TEXTE DE LECTURE

Le département



Chou, choucroute


Dans le Briennois, le chou est indéracinable tant il est vrai que cela fait plus d’un siècle qu’on en cultive.

 

Le département de l’Aube est le second producteur français de choucroute, derrière le Bas Rhin.

 

Quand et comment la culture du chou a-t-elle été entreprise dans la région de Vallentigny ?

 

           Peu après 1900, au cours d’un voyage dans la région de Belfort, l’un de nos agriculteurs remarqua les cultures de choux, apprécia la choucroute, se documenta, et, de retour, fit des essais sur ses terres : leurs résultats furent favorables.

 

           D’autre part, vers 1904 ou 1905, un Alsacien, M. L. Grünfelder, vint à Brienne-le-Château, et installa dans le local de la Coopérative agricole, route de Perthes, une fabrique dont l’enseigne peinte en noir au-dessus de la porte : « Fabrique de choucroute de l’Est ».

 

           Tandis que la production réussissait et s’organisait à Vallentigny et aux environs immédiats, les résultats étaient moins satisfaisants à Brienne. A proximité de cette ville, les conditions de culture étaient mauvaises et les récoltes insuffisantes en quantité et en qualité. M. Grünfelder fut amené en 1906, pour approvisionner sa fabrique, à, passer des contrats avec les cultivateurs de Vallentigny, Rances, Crespy. Mais, transporter des choux, avec des attelages à chevaux, à une distance de 8 ou 10 kilomètres, était long et onéreux. Finalement, cet essai fut un échec.

CONSIGNE A
D'après le texte sur le chou et la choucroute, quel département est le premier producteur français de choucroute, devant l'Aube ?
Le texte et les entrées n'ont pas la même origine.

DONNÉES SOURCES
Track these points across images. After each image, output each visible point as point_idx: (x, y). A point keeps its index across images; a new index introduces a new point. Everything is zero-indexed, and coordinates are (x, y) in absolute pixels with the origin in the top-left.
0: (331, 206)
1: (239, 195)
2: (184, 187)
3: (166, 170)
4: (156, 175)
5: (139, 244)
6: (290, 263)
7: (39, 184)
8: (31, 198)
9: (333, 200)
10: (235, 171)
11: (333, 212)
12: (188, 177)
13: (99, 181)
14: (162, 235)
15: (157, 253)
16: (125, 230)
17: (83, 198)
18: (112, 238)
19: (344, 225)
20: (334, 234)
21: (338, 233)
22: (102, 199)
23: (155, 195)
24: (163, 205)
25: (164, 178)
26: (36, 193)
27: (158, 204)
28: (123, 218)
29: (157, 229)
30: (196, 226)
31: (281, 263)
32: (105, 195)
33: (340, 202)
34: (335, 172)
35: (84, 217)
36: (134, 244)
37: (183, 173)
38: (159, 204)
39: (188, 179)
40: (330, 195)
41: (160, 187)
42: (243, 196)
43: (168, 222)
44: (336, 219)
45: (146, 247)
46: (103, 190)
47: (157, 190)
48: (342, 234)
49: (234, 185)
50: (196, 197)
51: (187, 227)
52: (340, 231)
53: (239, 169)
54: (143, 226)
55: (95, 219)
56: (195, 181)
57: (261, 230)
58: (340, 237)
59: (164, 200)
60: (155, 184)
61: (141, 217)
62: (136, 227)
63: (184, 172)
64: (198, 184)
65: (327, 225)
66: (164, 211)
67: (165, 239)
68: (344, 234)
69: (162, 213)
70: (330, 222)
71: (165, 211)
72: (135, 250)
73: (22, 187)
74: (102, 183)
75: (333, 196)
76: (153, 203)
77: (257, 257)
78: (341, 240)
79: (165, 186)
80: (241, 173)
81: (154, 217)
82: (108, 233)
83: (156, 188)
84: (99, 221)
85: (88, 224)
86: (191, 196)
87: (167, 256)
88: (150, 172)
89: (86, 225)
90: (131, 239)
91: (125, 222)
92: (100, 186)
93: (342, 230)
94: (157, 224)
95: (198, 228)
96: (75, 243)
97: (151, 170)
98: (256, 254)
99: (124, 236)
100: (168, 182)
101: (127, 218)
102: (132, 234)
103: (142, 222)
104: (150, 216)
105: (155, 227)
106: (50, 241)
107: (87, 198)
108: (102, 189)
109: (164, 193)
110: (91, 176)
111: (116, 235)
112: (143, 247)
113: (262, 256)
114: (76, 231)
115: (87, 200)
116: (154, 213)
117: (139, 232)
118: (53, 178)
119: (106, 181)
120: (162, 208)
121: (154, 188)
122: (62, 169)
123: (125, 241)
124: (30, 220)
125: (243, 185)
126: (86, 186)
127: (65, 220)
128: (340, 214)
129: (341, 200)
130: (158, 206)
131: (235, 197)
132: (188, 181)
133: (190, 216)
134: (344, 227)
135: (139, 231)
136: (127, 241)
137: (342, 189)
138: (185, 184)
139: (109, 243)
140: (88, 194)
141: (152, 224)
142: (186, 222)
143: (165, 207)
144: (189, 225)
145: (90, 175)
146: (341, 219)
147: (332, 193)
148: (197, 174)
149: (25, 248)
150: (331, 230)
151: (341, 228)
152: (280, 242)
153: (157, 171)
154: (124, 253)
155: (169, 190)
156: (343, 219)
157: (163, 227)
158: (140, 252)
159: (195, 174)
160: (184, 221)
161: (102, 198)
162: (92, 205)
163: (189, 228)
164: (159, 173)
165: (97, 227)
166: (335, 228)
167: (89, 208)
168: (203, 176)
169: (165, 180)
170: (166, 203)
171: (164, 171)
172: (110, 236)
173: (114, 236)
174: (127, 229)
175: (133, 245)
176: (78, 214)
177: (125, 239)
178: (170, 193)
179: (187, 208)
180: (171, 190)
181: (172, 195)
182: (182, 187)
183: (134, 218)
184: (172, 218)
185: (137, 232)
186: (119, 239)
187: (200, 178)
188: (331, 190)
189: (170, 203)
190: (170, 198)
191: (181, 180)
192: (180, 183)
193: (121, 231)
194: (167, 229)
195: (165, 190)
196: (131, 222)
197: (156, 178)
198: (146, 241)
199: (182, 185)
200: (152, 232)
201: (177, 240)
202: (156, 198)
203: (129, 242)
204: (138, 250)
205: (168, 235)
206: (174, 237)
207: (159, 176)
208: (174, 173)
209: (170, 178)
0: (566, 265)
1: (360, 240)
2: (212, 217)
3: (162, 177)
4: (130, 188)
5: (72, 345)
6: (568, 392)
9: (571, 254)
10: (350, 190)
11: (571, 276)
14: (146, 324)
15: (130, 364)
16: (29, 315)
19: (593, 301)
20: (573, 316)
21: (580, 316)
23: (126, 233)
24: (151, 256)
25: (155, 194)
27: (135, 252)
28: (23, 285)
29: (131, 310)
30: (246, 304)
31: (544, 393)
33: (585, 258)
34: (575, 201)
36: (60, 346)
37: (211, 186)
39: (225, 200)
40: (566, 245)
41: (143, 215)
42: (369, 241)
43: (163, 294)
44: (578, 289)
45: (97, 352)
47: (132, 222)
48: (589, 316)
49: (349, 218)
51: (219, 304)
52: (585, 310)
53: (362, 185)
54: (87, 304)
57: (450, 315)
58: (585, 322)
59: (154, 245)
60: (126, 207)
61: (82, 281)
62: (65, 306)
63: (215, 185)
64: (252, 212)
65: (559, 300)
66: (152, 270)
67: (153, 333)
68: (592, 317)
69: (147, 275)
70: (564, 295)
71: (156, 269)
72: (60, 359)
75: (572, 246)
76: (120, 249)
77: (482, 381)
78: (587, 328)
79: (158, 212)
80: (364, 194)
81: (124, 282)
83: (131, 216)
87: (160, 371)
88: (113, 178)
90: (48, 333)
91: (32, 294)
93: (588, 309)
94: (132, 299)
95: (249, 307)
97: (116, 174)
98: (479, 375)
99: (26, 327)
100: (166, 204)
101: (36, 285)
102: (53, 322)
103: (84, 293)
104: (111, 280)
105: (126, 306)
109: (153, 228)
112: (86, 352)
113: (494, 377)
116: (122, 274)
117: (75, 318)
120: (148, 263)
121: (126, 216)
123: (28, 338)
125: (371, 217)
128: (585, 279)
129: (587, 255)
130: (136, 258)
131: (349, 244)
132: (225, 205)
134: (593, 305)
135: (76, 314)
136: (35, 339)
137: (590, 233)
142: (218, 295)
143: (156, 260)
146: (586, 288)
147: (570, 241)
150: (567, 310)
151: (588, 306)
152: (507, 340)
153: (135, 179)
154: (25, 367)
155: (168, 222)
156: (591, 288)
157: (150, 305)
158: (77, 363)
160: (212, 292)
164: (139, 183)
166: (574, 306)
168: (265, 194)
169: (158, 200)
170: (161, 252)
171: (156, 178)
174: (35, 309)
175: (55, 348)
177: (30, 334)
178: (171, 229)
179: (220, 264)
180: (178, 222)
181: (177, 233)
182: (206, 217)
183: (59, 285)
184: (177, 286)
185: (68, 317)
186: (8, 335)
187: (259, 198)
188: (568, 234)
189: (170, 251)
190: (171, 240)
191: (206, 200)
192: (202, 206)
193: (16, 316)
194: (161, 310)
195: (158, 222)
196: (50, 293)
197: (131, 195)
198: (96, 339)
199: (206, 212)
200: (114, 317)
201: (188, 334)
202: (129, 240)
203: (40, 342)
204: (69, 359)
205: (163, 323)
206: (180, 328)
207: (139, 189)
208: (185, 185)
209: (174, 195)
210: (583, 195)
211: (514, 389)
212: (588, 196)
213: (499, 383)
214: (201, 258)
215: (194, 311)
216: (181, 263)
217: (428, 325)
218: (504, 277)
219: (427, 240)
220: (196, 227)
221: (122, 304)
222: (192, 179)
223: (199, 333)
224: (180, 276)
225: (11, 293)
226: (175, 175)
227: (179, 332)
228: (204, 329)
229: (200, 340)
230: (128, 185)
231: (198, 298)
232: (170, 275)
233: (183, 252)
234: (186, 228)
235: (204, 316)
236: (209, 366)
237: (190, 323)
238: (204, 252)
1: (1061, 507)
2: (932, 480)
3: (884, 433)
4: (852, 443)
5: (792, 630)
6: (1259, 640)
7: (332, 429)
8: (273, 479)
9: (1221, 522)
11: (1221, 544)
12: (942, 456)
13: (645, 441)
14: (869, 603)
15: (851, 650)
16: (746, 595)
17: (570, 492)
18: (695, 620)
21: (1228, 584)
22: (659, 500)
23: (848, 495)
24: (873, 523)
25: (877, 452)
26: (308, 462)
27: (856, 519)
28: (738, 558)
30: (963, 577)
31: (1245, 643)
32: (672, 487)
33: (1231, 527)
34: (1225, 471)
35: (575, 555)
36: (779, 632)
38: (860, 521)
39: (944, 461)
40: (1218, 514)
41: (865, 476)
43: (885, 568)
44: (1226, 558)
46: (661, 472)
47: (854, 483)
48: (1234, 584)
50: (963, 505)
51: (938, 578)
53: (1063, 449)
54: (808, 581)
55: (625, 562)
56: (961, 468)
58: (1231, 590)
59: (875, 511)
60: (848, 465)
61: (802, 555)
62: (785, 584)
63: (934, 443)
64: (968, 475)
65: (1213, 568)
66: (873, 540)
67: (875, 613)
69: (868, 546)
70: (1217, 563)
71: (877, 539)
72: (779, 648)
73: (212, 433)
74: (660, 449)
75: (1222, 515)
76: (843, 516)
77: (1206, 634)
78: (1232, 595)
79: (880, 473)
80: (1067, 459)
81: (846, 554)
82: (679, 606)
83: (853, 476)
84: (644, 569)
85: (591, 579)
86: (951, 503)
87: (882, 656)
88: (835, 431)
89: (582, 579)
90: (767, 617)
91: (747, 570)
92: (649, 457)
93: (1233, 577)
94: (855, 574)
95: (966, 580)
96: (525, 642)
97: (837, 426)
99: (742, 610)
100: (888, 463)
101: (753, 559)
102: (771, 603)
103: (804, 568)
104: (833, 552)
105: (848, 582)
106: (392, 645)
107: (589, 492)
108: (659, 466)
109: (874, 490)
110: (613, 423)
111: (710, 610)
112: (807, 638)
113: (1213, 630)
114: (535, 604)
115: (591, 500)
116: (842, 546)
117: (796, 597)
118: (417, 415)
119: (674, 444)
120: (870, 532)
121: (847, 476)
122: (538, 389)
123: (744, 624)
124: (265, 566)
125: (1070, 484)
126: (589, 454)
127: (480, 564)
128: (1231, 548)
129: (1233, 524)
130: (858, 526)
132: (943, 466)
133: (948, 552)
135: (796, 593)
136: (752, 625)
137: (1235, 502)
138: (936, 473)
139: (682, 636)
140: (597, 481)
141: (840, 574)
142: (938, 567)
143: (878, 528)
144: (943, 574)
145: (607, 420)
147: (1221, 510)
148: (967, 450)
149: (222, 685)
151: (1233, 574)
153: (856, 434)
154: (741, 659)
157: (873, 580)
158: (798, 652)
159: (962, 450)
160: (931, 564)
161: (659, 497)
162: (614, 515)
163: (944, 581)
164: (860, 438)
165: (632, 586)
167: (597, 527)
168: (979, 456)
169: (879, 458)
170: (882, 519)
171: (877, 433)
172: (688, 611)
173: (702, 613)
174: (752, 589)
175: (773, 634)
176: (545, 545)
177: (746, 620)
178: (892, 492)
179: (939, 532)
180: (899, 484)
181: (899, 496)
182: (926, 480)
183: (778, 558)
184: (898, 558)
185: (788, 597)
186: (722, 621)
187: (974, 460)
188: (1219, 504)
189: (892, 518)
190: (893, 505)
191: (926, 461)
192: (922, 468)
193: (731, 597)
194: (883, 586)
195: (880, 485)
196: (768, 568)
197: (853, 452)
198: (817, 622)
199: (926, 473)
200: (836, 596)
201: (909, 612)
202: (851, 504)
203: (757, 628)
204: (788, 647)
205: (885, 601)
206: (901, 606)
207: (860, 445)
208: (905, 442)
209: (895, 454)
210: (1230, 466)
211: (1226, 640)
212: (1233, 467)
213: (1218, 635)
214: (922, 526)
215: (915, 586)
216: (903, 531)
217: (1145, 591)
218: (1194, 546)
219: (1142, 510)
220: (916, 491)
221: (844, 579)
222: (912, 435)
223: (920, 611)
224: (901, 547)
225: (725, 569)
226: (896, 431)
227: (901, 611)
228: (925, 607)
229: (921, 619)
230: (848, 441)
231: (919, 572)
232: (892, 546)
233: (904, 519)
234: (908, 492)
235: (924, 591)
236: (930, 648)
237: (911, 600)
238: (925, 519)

CONSIGNE B
Modifiez les entrées depuis leur début jusqu'à la ligne contenant « 31: (281, 263) », celle-ci comprise, en remplaçant « visible » par « detected ». Ne redonnez que ces lignes.

RÉPONSE A
Le Bas Rhin.

RÉPONSE B
Track these points across images. After each image, output each detected point as point_idx: (x, y). A point keeps its index across images; a new index introduces a new point. Everything is zero-indexed, and coordinates are (x, y) in absolute pixels with the origin in the top-left.
0: (331, 206)
1: (239, 195)
2: (184, 187)
3: (166, 170)
4: (156, 175)
5: (139, 244)
6: (290, 263)
7: (39, 184)
8: (31, 198)
9: (333, 200)
10: (235, 171)
11: (333, 212)
12: (188, 177)
13: (99, 181)
14: (162, 235)
15: (157, 253)
16: (125, 230)
17: (83, 198)
18: (112, 238)
19: (344, 225)
20: (334, 234)
21: (338, 233)
22: (102, 199)
23: (155, 195)
24: (163, 205)
25: (164, 178)
26: (36, 193)
27: (158, 204)
28: (123, 218)
29: (157, 229)
30: (196, 226)
31: (281, 263)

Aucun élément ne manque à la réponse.